There are obviously other accuracy problems with diabolo pellets that have nothing to do with hitting things or interference with gas. I have watched pellets spiral downrange through my scope and I know many of you have as well. This is obviously a pellet that is unstable, but it is unstable in a very consistent way. It’s almost like a baseball pitcher throwing a curveball, except I never heard of a curveball curving up. Maybe a knuckleball with control? That goes against the definition of the knuckleball. The point is — I don’t know why pellets do it and I’m not about to make something up.
My main point
I haven’t said this yet, but here is what I have been leading up to. I think the diabolo pellet design is so flexible that its accuracy potential far exceeds that of any bullet. Yes there are points at which a given pellet will be at its best — just as there are for bullets. But I think a heavyweight pellet like an H&N Baracuda Match can be reasonably accurate when leaving the muzzle of a Diana 27 at 400 f.p.s. and also exiting at 800 f.p.s. from a more powerful air rifle. You aren’t ever going to see anything like that range with bullets.
And here is why it matters. Some company will claim that their big bore air rifle gets up to 900 foot-pounds of energy, but we all know that to do it the rifle will have to shoot the longest pure lead bullet that can be loaded! It probably won’t even hit the target at 50 yards, because the heavier the bullet is, the slower it goes. And the slower it goes, the slower it spins. Yet the longer and heavier a bullet is, the faster it needs to spin to stabilize. With bullets — longer and heavier is the enemy of stability, unless there is high velocity — which is exactly what an air rifle doesn’t have!
And THAT, my friends, is why I keep insisting that we call a bullet a bullet — so the guys on their couches will wake up and smell the instability, instead of shopping by the numbers!

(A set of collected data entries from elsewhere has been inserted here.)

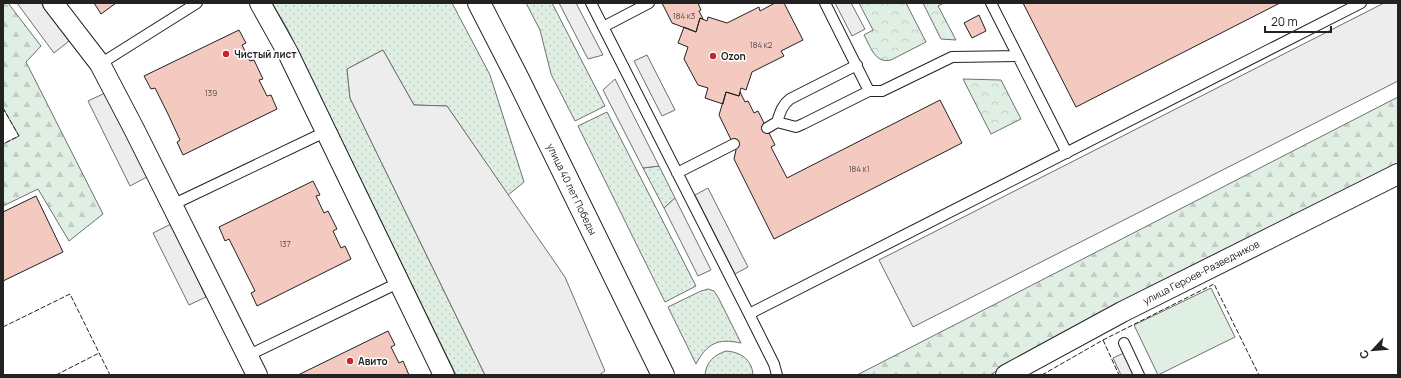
<svg xmlns="http://www.w3.org/2000/svg" width="1401" height="378" font-family="Manrope,sans-serif">
	<style>
		.grass { fill: url(#grass-dots); stroke: #6f6f6f }
		.forest { fill: url(#forest-firs); stroke: #6f6f6f }
		.park { fill: url(#park-crowns); stroke: #6f6f6f }
		.pitch { fill: #e0efe3; stroke: #6f6f6f }
		.parking { fill: #ededed; stroke: #6f6f6f }
		.building { fill: #f3c9c0; stroke: #222 }
		.lines { fill: none; stroke-linecap: round; stroke-linejoin: round }
		.service-casing { stroke: #222; stroke-width: 12 }
		.minor-casing { stroke: #222; stroke-width: 22 }
		.tertiary-casing { stroke: #222; stroke-width: 24 }
		.service { stroke: #fff; stroke-width: 10 }
		.minor { stroke: #fff; stroke-width: 20 }
		.tertiary { stroke: #fff; stroke-width: 22 }
		.fence { stroke: #222; stroke-width: 1; stroke-dasharray: 5 2; stroke-linecap: butt }
		.poi-dot { fill: #c62828; stroke: #fff; stroke-width: 1.5 }
		.labels { text-anchor: middle; dominant-baseline: central; stroke-width: 3; stroke-linejoin: round; paint-order: stroke }
		.number-label { font-size: 8px; fill: #564c4a }
		.poi-label { font-size: 10px; font-weight: bold; fill: #222; stroke: #fff; text-anchor: start }
		.street-label { font-size: 10px; fill: #222; stroke: #fff }
	</style>
	<defs>
		<pattern id="grass-dots" width="8" height="8" patternUnits="userSpaceOnUse"><rect width="8" height="8" fill="#e0efe3"/><path d="M2 2h.1M6 6h.1" fill="none" stroke="#c0cdc2" stroke-width="1.8" stroke-linecap="round"/></pattern>
		<pattern id="forest-firs" width="22" height="20" patternUnits="userSpaceOnUse"><rect width="22" height="20" fill="#e0efe3"/><path d="M5 1l3.5 6h-7zM16 11l3.5 6h-7z" fill="#c0cdc2"/></pattern>
		<pattern id="park-crowns" width="20" height="18" patternUnits="userSpaceOnUse"><rect width="20" height="18" fill="#e0efe3"/><path d="M2 6a3 3 0 1 1 6 0M12 15a3 3 0 1 1 6 0" fill="none" stroke="#c0cdc2"/></pattern>
	</defs>
	<rect width="100%" height="100%" fill="#fff"/>
	<!-- grass -->
	<path class="grass" d="M272,3h180l38,72 34,107 -16,13 -61,-89 -33,-1 -31,-55 -36,19 3,29 135,277h-29l-169,-347z
		M526,3h26l53,103 -30,15 -24,-47 -11,-44z
		M607,112l89,174 -31,16 -87,-176z
		M659,166l16,32 -11,10 -21,-40z
		M708,289l6,2 4,6 23,46c-23,-5 -34,0 -45,21l-28,-57 33,-16z
		M726,351c14,1 26,8 27,24h-48c1,-13 9,-20 21,-24z"/>
	<!-- forest -->
	<path class="forest" d="M3,3h5l33,43 -15,16 77,152 -34,27 -31,-52 -35,17v-62l16,-8 -16,-28z
		M1398,97v77l-325,153 -83,48h-133z"/>
	<!-- park -->
	<path class="park" d="M859,3h47l20,39 -35,18c-16,4 -21,-14 -27,-25l9,-5z
		M923,3h21l-6,3 18,34 -15,-1z
		M963,79l38,1 20,39 -30,15z"/>
	<!-- pitch -->
	<path class="pitch" d="M1211,288l24,49 -77,38 -24,-50z"/>
	<!-- parking -->
	<path class="parking" d="M17,3h24l28,38 -15,12z
		M559,3h17l27,52 -15,4z
		M835,3h16l14,26 -13,7z
		M1384,3h14v78l-485,246 -34,-67z
		M383,50l31,55 33,1 118,171 40,94 -6,4h-114l-135,-277 -3,-29z
		M647,55l28,55 -13,6 -28,-55z
		M615,79l44,87 -16,2 -40,-78z
		M105,93l42,84 -17,9 -42,-85z
		M708,188l40,79 -13,7 -40,-79z
		M675,198l36,72 -13,6 -34,-68z
		M171,224l35,73 -17,8 -36,-72z
		M1126,352l11,23h-16l-8,-17z"/>
	<!-- building -->
	<path class="building" d="M94,3h22l-15,11z
		M662,3h36l3,7 -2,1 4,8 -3,-1 -4,14 -24,-9z
		M775,3h9l19,37 -22,11 3,5 -32,16 -6,18 -5,-2 -2,8 -13,-4 -3,12 -18,-6 3,-10 -10,-3 -14,-26 4,-12 -10,-4 6,-16 12,5 4,-14 7,3 1,-4 19,6 32,-16 1,4z
		M1023,3h257l-204,104z
		M979,15l7,16 -14,7 -8,-15z
		M239,30l7,13 -4,2 8,16 4,-1 9,19 -4,1 8,16 4,-1 6,14 -94,46 -6,-13 3,-2 -12,-26 -13,-26 -4,1 -7,-13z
		M726,92l13,4 1,-4 5,10 3,-1 6,12 4,-2 17,34 -4,2 16,31 153,-78 22,43 -188,96 -40,-80 2,-9 -17,-35z
		M313,181l7,14 -4,1 8,17 4,-2 9,18 -4,2 8,17 4,-2 6,13 -94,47 -6,-13 4,-2 -26,-52 -4,2 -6,-14z
		M36,196l27,56 -60,29v-69z
		M388,331l7,14 -4,2 8,16 4,-2 6,14h-111z"/>
	<g class="lines">
		<defs>
			<path id="service" d="M591,3l158,311
				M825,3l44,88
				M991,3l76,150
				M603,27l46,-24
				M100,64l97,-61
				M777,122l19,5 7,-3 66,-33h13l70,-34 66,-1
				M767,128l10,-6c3,-9 5,-17 13,-23l67,-34
				M677,173l57,-29
				M172,205l153,-73
				M1124,343l15,32
				M247,356l151,-73
				M777,375l-3,-11 -25,-50 612,-311"/>
			<path id="minor" d="M53,3l47,61 34,65 123,246
				M260,3l28,50 156,322
				M1006,375l116,-63 276,-138"/>
			<path id="tertiary" d="M479,3l39,76 145,296"/>
		</defs>
		<!-- service casing -->
		<use href="#service" class="service-casing"/>
		<!-- minor casing -->
		<use href="#minor" class="minor-casing"/>
		<!-- tertiary casing -->
		<use href="#tertiary" class="tertiary-casing"/>
		<!-- service -->
		<use href="#service" class="service"/>
		<!-- minor -->
		<use href="#minor" class="minor"/>
		<!-- tertiary -->
		<use href="#tertiary" class="tertiary"/>
		<!-- fence -->
		<path class="fence" d="M3,108l16,28 -16,8
			M3,327l67,-33 40,81
			M1103,340l16,35
			M56,375l43,-22
			M1042,375l61,-35 111,-56 45,91"/>
	</g>
	<!-- markers -->
	<g class="poi-dot">
		<circle cx="226" cy="54" r="4"/>
		<circle cx="713" cy="56" r="4"/>
		<circle cx="350" cy="361" r="4"/>
	</g>
	<g class="labels">
		<!-- number labels -->
		<g class="number-label">
			<text x="684" y="15">184 к3</text>
			<text x="761" y="44">184 к2</text>
			<text x="211" y="92">139</text>
			<text x="859" y="168">184 к1</text>
			<text x="285" y="243">137</text>
		</g>
		<!-- poi labels -->
		<g class="poi-label">
			<text x="234" y="54">Чистый лист</text>
			<text x="721" y="56">Ozon</text>
			<text x="358" y="361">Авито</text>
		</g>
		<!-- street labels -->
		<g class="street-label">
			<text transform="translate(572 189) rotate(64)">улица 40 лет Победы</text>
			<text transform="translate(1201 272) rotate(-27)">улица Героев-Разведчиков</text>
		</g>
	</g>
	<!-- border -->
	<rect width="1401" height="378" fill="none" stroke="#222222" stroke-width="8"/>
	<!-- north arrow -->
	<g transform="translate(1373 350) rotate(244)" stroke="#ffffff" stroke-width="3" paint-order="stroke">
	<path d="M0-3L7 15L0 10L-7 15Z" fill="#222222"/>
	<text y="-6" font-size="11" font-weight="bold" text-anchor="middle" fill="#222222">С</text>
	</g>
	<!-- scale -->
	<path d="M1265 26v6h66v-6" fill="none" stroke="#222222" stroke-width="2"/>
	<text x="1271" y="26" font-size="12" fill="#222222" stroke="#ffffff" stroke-width="3" paint-order="stroke">20 m</text>
</svg>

But our little friend the diabolo pellet gives us a warm cuddle of forgiveness, no matter what we shoot him in. I’m toying with a second experiment of shooting light and heavy pellets in a number of rifles to compare the results. I haven’t worked out all the details of such a test yet, so I will be interested in your thoughts.

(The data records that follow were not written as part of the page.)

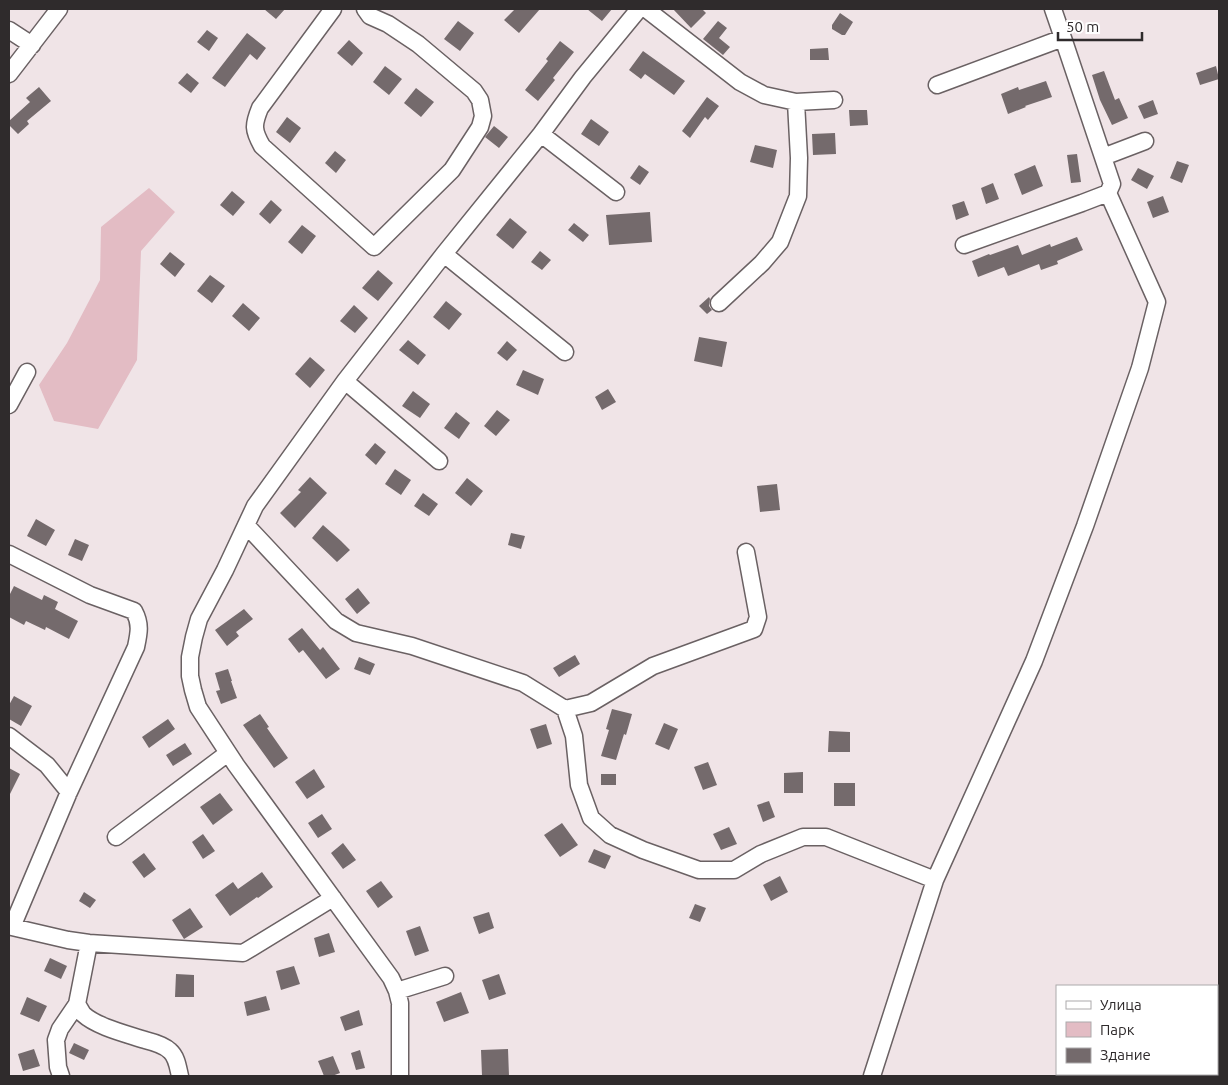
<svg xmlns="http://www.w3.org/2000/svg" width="1228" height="1085" viewBox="0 0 1228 1085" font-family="Ubuntu,sans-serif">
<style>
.green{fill:#e3bcc4}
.building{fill:#746a6c}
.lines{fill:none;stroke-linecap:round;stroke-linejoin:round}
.minor-casing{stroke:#6a6163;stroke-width:19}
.minor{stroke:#fff;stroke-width:16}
</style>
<rect width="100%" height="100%" fill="#f0e4e7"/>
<path class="green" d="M149 188 175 212 141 251 137 360 98 429 54 421 39 385 67 343 100 280 101 227Z"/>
<path class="building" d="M264 9H285L276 19Z
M515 9H540L519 33 504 20Z
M587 9H612L602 21Z
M673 9H702L706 13 691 28Z
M840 13 853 22 845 35H842L832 29V25Z
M458 21 474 33 460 51 444 39Z
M718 21 727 28 719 38 730 47 723 55 703 39Z
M207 30 218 38 209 51 197 42Z
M247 33 266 48 257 60 250 54 225 87 212 78Z
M349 40 363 53 352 66 337 53Z
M560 41 574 52 553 78 555 80 538 101 525 90 548 61 546 59Z
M828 48 829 60H810V49Z
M643 51 685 81 674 95 645 74 641 79 629 70Z
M385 66 402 79 389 95 373 82Z
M1216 66 1219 79 1200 85 1196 73Z
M1104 71 1115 100 1119 98 1128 118 1112 125 1100 100 1092 75Z
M187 73 199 83 191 93 178 83Z
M1046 81 1052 97 1025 106 1026 107 1008 114 1001 94 1018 87 1019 90Z
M39 87 51 101 27 121 29 124 18 134 9 125V121L30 102 26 98Z
M416 88 434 102 421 117 404 103Z
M707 97 719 106 708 120 705 117 690 138 682 131Z
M1153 100 1158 114 1144 119 1138 106Z
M849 110H867L868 125 850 126Z
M287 117 301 128 290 143 276 132Z
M591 119 609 132 599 146 581 134Z
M494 126 508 137 499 148 485 137Z
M835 133 836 154 813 155 812 134Z
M755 145 777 150 773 168 750 162Z
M335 151 346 160 336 173 325 163Z
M1077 154 1081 182 1071 183 1067 155Z
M1177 161 1189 165 1182 183 1170 178Z
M639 165 649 172 640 185 630 178Z
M1035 165 1043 186 1022 195 1014 174Z
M1138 168 1154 176 1147 189 1131 180Z
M993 183 999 199 986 204 981 188Z
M232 191 245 202 233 216 220 205Z
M1163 196 1169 212 1153 218 1147 202Z
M271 200 282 210 270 224 259 214Z
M964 201 969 215 956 220 952 205Z
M650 212 652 242 609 245 606 215Z
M510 218 527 232 513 249 496 235Z
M574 223 589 235 583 242 568 230Z
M302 225 316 236 302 254 288 242Z
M1077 237 1083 250 1057 261 1058 264 1041 270 1039 264 1008 276 1004 267 978 277 972 261 989 254 990 255 1018 245 1022 255 1050 244 1051 247Z
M540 251 551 260 542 270 531 262Z
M170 252 185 264 175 277 160 264Z
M378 270 393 283 378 301 362 288Z
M210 275 225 286 212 303 197 291Z
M709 297 710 299 709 306 712 310 707 314 699 306Z
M446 301 462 314 449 330 433 317Z
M243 303 260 318 249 331 232 316Z
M354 305 368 318 355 333 340 321Z
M699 337 727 342 722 367 694 361Z
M408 340 426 355 418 365 399 350Z
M507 341 517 350 507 361 497 353Z
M310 357 325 370 310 388 295 374Z
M523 370 544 379 538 395 516 385Z
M608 389 616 402 602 410 595 397Z
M413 391 430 404 420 418 402 406Z
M497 410 510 420 496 436 484 426Z
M456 412 470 423 459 439 444 428Z
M375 443 386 452 376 465 365 455Z
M395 469 411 480 401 495 385 484Z
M310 477 327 493 295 528 280 513 301 492 298 490Z
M467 478 483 491 471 506 455 493Z
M777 484 780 510 760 512 757 486Z
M423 493 438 504 429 516 414 506Z
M36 519 55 530 46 546 27 536Z
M323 525 341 541 350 550 337 562 312 538Z
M511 533 525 536 521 549 508 545Z
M75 539 89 545 82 561 68 555Z
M14 586 42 600 44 595 58 602 55 609 78 621 69 639 46 627 45 630 26 621 24 625 9 617V596Z
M358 588 370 603 357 614 345 599Z
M244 609 253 619 236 632 239 636 227 646 215 630Z
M302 628 320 650 323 647 340 669 326 679 303 650 299 653 288 639Z
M575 655 580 664 559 677 553 668Z
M359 657 375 664 370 675 354 669Z
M228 669 232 681H231L237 698 221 704 216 691 220 690 215 673Z
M14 696 32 706 21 726 9 719V705Z
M612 709 632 714 626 735 624 734 616 760 601 756 609 730 606 729Z
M260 714 269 727 267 728 288 758 274 768 243 725Z
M168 719 175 729 149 748 142 737Z
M664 723 678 729 669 750 655 744Z
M546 724 552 744 537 749 530 729Z
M829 731 850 732V752H828Z
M185 743 192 754 173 766 166 755Z
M708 762 717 785 703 790 694 767Z
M9 768 20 774 9 796Z
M314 769 325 787 307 799 295 782Z
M803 772V793H784V773Z
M601 774H616V785H601Z
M834 783H855V806H834Z
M220 793 233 810 213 825 200 807Z
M769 801 775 817 763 822 757 805Z
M322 814 332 829 318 838 308 823Z
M562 823 578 845 560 857 544 835Z
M729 827 737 844 721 850 713 834Z
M203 834 215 851 203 859 192 842Z
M343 843 356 860 343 869 331 853Z
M594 849 611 856 605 869 588 862Z
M144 853 156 869 144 878 132 862Z
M262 872 273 887 258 898 257 897 230 916 215 895 233 882 238 889Z
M780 876 788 892 771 901 763 885Z
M381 881 393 897 378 908 366 891Z
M84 892 96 900 90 908 79 901Z
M695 904 706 908 700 922 689 918Z
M190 908 203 927 184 939 172 920Z
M489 912 494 928 479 934 473 917Z
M420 926 429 951 415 956 406 931Z
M329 933 335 952 319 957 314 938Z
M50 958 67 966 61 979 44 971Z
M294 966 300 984 281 990 276 971Z
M176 974 194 975V997H175Z
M499 974 506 994 489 1000 482 980Z
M461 992 469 1013 444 1022 436 1002Z
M266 996 270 1010 247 1016 244 1002Z
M27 997 47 1006 39 1022 20 1014Z
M359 1010 363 1025 345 1031 340 1017Z
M74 1043 89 1050 84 1060 69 1053Z
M34 1049 40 1066 23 1071 18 1054Z
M508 1049 509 1076H482L481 1050Z
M360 1050 365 1068 356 1070 351 1053Z
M333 1056 340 1073 332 1076H324L318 1061Z"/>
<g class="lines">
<g class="minor-casing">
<path id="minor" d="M333 9 260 108C253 125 253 130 262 146L374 247 452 170 480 127 483 116 480 100 474 91 418 44 388 24 370 16 365 9
M646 9 740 82 764 95 796 102 834 100
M9 30 32 45
M9 74 59 9
M937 85 1063 38 1053 9
M541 134 616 192
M1103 157 1145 141
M964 245 1082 203 1108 193 1112 184 1063 38
M444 254 565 352
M719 303 762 263 780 242 798 196 799 158 796 102
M345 381 439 461
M9 405 27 372
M246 525 336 621 356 633 412 646 523 683 565 709 591 703 653 666 754 629 758 617 746 552
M9 554 90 595 134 611C141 624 139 633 136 647L69 792 12 927 68 940 89 943 243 953 333 898
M565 709 574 736 579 785 591 818 610 835 643 850 699 870H734L761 854 803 837H826L935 880
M9 736 47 765 69 792
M116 837 228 753
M397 991 445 976
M77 1004C79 1007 81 1011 83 1014 97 1027 127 1034 145 1040 153 1042 164 1045 170 1051 177 1057 178 1068 180 1076
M61 1076 58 1067 56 1040 60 1029 77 1004 89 943
M400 1076V1003L397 991 391 978 236 765 198 707 193 690 190 676V657L194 637 199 619 225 570 255 506 345 381 444 254 541 134 583 77 639 9
M872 1076 935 880 1034 661 1085 526 1140 368 1157 302 1108 193"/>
</g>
<use href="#minor" class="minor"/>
</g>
<rect width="1228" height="1085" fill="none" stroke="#2f2b2c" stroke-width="20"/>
<rect x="1056" y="985" width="162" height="90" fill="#ffffff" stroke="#acaaab"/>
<rect x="1066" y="1001" width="25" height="8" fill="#ffffff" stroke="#acaaab"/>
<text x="1100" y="1010" font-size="15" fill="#2f2b2c">Улица</text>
<rect x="1066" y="1022" width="25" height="15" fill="#e3bcc4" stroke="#acaaab"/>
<text x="1100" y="1035" font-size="15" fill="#2f2b2c">Парк</text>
<rect x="1066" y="1048" width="25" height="15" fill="#746a6c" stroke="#acaaab"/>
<text x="1100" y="1060" font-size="15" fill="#2f2b2c">Здание</text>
<path d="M1058 32v8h84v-8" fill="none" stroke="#2f2b2c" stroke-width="2.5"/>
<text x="1066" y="32" font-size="15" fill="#2f2b2c" stroke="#ffffff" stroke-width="4" paint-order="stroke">50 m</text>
</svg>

What I’m saying today is that the diabolo pellet design gives airgunners a much broader range of tolerance than bullets do. We “get away” with shooting pellets that are not well-suited to the guns we shoot them in.
Yes the diabolo design means a shorter distance, due to how soon the pellets slow down. That dynamic changes the entire shooting situation and makes 100 yards a thrilling long distance for airgunners, where for bullets 100 yards is just a warmup for the real thing.
Here is what I am NOT saying. I am not saying that heavy pellets and light pellets are equally accurate in the same airgun. They obviously are not equally accurate and, yes, certain pellets will always be the best in certain airguns. I’m just saying that with diabolo pellets we airgunners have a lot more flexibility.